Methods: A total of 353 patients with esophageal cancer from five provincial hospitals in China were included in the study. The inclusion criteria were as follows: 1) aged 18–75 years; 2) with pathologically or cytologically proven ESCC; 3) with clinical stages T3N+M0-1 and T4N0/+M0-1 (according to the American Joint Committee on Cancer, version 8) with M1 limited to the supraclavicular lymph nodes metastases; 4) who have received dCRT or dCRT+cICIs. Clinical factors including gender, age, smoking history, alcohol consumption, tumor location, clinical T, N, M and total stage were matched in a ratio of 2:1 between the dCRT and dCRT+ICIs groups using propensity score matching (PSM). Overall survival (OS) and progression-free survival (PFS) were analyzed between the two groups, and objective response rate (ORR) and irAEs were calculated in the dCRT+ICIs group.

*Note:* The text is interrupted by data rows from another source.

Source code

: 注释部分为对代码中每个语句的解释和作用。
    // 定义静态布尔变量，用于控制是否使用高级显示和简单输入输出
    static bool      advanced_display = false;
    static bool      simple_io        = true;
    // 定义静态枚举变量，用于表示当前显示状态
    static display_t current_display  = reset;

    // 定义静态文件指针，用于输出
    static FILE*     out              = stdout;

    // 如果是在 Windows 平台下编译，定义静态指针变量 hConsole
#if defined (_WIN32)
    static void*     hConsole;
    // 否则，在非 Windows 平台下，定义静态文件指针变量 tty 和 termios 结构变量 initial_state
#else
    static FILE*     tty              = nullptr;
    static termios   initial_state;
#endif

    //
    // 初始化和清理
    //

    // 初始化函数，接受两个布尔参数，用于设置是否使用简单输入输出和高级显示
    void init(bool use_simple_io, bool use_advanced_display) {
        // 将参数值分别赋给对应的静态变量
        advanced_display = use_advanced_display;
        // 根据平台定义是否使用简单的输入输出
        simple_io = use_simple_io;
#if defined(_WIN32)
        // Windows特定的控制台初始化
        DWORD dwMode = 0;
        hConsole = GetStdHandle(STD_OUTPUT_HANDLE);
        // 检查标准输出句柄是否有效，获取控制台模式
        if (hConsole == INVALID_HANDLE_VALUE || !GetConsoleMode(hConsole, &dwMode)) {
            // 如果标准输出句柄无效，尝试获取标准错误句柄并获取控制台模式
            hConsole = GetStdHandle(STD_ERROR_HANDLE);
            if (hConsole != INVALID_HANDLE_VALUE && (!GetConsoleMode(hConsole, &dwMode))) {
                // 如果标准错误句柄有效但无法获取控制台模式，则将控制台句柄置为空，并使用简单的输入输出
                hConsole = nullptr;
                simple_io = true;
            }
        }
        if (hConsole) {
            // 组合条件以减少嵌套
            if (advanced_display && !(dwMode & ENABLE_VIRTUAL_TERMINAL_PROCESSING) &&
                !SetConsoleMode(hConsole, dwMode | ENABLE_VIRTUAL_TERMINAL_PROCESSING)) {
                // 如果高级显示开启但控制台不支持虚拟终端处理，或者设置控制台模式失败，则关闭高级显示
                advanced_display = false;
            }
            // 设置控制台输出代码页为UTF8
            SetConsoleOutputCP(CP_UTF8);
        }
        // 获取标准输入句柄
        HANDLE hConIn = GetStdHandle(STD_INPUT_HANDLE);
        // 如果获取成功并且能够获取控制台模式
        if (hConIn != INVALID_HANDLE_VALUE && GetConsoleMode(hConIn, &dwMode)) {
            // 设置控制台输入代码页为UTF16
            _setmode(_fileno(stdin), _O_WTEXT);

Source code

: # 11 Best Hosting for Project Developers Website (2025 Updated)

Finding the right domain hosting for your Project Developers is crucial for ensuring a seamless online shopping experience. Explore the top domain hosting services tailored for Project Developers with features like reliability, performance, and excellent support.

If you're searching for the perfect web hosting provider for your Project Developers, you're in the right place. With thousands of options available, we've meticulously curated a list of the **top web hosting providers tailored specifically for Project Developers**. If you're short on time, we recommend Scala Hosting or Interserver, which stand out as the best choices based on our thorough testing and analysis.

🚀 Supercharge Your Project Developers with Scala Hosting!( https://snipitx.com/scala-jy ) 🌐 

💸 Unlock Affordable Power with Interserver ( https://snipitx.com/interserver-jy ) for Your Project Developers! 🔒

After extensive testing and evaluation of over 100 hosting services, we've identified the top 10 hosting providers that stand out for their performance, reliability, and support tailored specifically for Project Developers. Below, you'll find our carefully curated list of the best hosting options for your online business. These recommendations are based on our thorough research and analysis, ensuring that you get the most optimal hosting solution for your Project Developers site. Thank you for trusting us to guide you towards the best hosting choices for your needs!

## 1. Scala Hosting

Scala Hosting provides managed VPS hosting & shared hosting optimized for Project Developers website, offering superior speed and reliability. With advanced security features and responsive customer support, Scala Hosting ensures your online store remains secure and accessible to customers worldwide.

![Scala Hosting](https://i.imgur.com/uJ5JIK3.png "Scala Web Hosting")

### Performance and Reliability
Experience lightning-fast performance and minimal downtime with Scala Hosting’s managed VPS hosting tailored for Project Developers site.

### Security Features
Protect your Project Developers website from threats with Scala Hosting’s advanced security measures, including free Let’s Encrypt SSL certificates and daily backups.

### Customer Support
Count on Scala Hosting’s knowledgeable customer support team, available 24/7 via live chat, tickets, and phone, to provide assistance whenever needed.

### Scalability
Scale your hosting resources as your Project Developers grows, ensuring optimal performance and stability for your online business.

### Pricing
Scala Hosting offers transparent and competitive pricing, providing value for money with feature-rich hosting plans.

Results: A total of 176 ESCC patients from 2019 to 2021 were enrolled, including 123 patients in the dCRT group and 53 patients in the dCRT+cICIs group. The median age of the entire patient group was 65, with 83% being male. Additionally, 60.2% of the patients were classified as stage ?A and ?B. Median follow-up of the entire patients was 37.8 months. After PSM, there were 90 patients in dCRT group and 45 patients in dCRT+cICIs group. After PSM, median OS was 15.4 months in the dCRT group and 37.0 months in the dCRT+cICIs group (HR, 0.46; 95%CI, 0.28-0.75; P=0.0016). OS at 1 and 2 years was significantly higher in dCRT+cICIs group than in the dCRT group (88.7% and 61.3% vs 60.9% and 31.6%). After PSM, median PFS was 9.3 months in the dCRT group and 27.4 months in the dCRT+cICIs group (HR, 0.47; 95%CI, 0.30-0.74; P=0.00094). Patients in dCRT+cICIs group had better 1- and 2-year PFS than patients in the dCRT group (77.8% and 55.8% vs 43.1% and 20.1%). Approximately 43.4% of patients experienced irAEs, and grade 3-4 irAEs occurred in 13.2% of patients. The most common was hypothyroidism in 11.3% of patients.
Conclusion: Our preliminary findings suggest that consolidation immunotherapy after dCRT could prolong the OS and PFS in patients with locally advanced ESCC and that irAEs were tolerated.